Widzew Łódź przegrał w 30. kolejce Ekstraklasy z Rakowem Częstochowa. Negatywnie postawę mistrza Polski ocenił bramkarz gospodarzy, Rafał Gikiewicz. „Oczekiwałem po nich czegoś innego” - tłumaczył w Canal+ Sport.

Widzew Łódź przerwał serię sześciu spotkań bez porażki, ulegając na własnym obiekcie Rakowowi Częstochowa. Gospodarze utrudnili sobie zadanie już w pierwszym kwadransie rywalizacji. 

Po ostrym faulu na przeciwniku czerwoną kartkę ujrzał Marek Hanousek. Mistrzowie Polski nie potrafili przez długi czas wykorzystać przewagi.

Dopiero w 81. minucie gola z dystansu zdobył Władysław Koczerhin. Częstochowianie po wyjściu na prowadzenie się wycofali, skupiając się na obronie wyniku.

Ostatecznie więcej bramek nie padło.

Negatywnie o postawie podopiecznych Dawida Szwargi wypowiedział się przed kamerami Rafał Gikiewicz.

- Mało kto chce tego mistrza zdobyć. Jagiellonia musiałaby chyba z ligi się wycofać, żeby tego nie zrobić. Bardzo im tego życzę, chciałbym, żeby Jagiellonia mistrza zdobyła. Co do Rakowa Częstochowa... Jeżeli grasz jednego więcej zawodnika, od 80. minuty padasz, symulujesz, grasz na czas, to ta nasza liga wygląda, jak wygląda - rozpoczął były bramkarz Unionu Berlin i Augsburga.
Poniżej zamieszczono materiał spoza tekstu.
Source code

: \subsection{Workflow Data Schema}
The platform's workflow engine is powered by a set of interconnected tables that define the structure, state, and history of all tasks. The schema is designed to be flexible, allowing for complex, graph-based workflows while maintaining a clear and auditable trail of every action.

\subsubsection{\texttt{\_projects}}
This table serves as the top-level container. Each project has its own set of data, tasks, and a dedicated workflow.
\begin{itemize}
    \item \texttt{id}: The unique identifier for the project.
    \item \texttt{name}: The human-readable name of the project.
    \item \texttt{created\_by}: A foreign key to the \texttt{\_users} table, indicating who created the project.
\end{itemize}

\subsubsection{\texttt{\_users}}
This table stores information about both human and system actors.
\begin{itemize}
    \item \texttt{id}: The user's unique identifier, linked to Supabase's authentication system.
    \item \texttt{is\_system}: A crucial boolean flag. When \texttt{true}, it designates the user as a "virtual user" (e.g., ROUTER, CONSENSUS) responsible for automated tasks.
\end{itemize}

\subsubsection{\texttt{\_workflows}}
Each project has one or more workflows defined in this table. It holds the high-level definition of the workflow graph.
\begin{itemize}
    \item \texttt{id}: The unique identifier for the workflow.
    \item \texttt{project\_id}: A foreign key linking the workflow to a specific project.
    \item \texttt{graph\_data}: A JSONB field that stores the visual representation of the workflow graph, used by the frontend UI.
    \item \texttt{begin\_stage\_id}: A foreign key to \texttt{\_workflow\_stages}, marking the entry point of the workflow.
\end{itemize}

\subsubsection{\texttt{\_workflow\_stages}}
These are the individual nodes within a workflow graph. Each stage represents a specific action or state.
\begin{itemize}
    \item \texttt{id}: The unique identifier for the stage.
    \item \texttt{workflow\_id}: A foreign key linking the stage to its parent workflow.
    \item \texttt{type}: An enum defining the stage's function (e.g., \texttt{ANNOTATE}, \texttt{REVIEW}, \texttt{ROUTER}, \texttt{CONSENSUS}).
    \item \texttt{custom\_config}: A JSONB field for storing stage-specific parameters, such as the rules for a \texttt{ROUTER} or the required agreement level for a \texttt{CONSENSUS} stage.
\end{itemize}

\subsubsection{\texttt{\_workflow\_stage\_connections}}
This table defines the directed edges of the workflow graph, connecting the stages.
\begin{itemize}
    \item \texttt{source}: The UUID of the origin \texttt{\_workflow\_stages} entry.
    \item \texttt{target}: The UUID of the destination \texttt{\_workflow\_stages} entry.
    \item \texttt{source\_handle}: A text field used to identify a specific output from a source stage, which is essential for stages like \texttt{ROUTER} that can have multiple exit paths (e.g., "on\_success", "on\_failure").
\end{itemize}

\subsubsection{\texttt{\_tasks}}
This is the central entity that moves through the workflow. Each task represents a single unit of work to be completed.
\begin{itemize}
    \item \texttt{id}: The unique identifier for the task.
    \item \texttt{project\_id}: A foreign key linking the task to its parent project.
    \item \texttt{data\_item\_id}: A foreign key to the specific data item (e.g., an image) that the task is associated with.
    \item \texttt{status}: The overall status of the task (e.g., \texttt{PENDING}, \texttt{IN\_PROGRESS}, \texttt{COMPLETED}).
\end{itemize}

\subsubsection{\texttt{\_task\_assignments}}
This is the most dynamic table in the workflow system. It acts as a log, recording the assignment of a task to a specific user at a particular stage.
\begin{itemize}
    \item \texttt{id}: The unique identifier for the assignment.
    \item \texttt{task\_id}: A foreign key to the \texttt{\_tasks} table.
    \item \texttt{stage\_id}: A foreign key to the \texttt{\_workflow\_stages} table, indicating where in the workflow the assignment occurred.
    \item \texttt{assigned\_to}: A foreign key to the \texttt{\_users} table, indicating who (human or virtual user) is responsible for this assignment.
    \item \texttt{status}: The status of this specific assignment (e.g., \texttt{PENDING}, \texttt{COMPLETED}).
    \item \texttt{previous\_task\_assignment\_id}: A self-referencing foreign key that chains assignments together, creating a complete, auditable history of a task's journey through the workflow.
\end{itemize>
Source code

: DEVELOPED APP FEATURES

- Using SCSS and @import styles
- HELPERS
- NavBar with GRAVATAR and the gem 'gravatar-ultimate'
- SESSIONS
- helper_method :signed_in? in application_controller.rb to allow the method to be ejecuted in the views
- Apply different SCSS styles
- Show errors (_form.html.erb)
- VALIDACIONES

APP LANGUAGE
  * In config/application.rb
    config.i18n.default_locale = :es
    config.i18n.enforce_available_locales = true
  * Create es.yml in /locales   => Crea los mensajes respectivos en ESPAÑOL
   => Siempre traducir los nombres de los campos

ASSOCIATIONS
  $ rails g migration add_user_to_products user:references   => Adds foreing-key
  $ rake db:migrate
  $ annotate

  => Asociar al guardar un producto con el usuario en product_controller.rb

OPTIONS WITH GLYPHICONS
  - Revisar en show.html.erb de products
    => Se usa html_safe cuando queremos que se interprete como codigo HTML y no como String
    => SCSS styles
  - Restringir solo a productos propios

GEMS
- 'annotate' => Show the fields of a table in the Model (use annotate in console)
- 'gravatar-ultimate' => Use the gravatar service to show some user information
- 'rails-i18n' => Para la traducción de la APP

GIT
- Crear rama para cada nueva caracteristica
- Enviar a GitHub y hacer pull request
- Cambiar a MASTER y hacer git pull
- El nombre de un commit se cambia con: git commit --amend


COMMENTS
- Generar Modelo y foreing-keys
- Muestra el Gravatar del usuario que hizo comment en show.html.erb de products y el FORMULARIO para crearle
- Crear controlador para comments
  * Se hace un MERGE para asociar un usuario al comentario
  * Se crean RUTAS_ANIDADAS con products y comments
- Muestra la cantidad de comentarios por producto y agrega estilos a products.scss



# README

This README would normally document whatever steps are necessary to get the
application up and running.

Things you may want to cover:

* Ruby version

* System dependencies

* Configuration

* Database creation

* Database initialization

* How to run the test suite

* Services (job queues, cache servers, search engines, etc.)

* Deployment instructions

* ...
- Mieliśmy jednego mniej zawodnika. Wracając z Niemiec, oczekiwałbym od takiego zespołu kontrolowania meczu, narzucania tempa, miażdżenia przeciwnika. Powinni skupić się na graniu, a nie padać, leżeć i symulować. Dla mnie to jest słabe - dodał po chwili.

„Widzewiacy” mogą być nadal zadowoleni ze swoich ostatnich wyników. Po 30. rozegranych kolejkach tkwią na ósmym miejscu, mając dwanaście punktów przewagi nad strefą spadkową. Spora w tym zasługa właśnie Gikiewicza, który swoimi interwencjami kilkukrotnie ratował skórę kolegom.